Lauding House International Committee's endorsement of a bill to implement the Indo-US civilian nuclear deal, former US ambassador to India Robert Blackwell said he was optimistic that the similar bill in the corresponding Senate committee would be passed on Thursday.
In an interview to a local TV channel, Blackwell also said the draft bills have not in any way altered the spirit of the deal or put new conditions.
"I am optimistic that we will have an outcome in the Senate which will be like the one in the House yesterday, which will capture the essences of the agreement the President (George W Bush) and the Prime Minister (Manmohan Singh) and without any new conditions," he informed from Washington.
"We hope there will be a vote in the Senate also about the same time, the end of July, and hopefully the legislation will pass the Congress at the end of July or early August," he said.
Blackwell noted that "killer amendments" introduced in the House Committee by those opposed to the Indo-US nuclear deal were voted out by big margins.
"What was striking about the so-called killer amendments yesterday was how support they had in the Committee as a whole and and I believe how little support they have in the House of Representatives."
"We won't know until there's a vote in the House... probably in the latter half of July. But all the signs in the House are excellent and this is really bi-partisan in character. Both Republicans and Democrats strongly supporting this agreement without any new conditions with respect to the government of India," he said.

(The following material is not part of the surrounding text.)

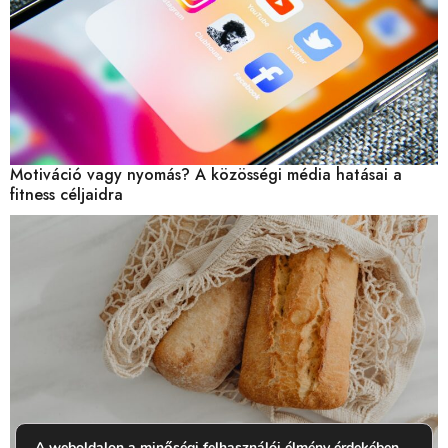
Motiváció vagy nyomás? A közösségi média hatásai a
fitness céljaidra
A weboldalon a minőségi felhasználói élmény érdekében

Blackwell, known to be close to President Bush and a specialist in South Asia, said the first part of the bill endorsed that contained the sense of the House did not have operational consequences or any new conditions either for the US Administration or for the Government of India.
"The only operational requirement, other than the one's we've discussed at length before, is that the bilateral technical agreement between the US and India with respect to inspections and so forth will be voted on in the Congress when that is completed. But that's largely technical and no one thinks that would be a problem."
He stressed that the operational parts of the House legislation "are completely and utterly consistent with the agreement between the President and Prime Minister in New Delhi" during Bush's visit in March this year.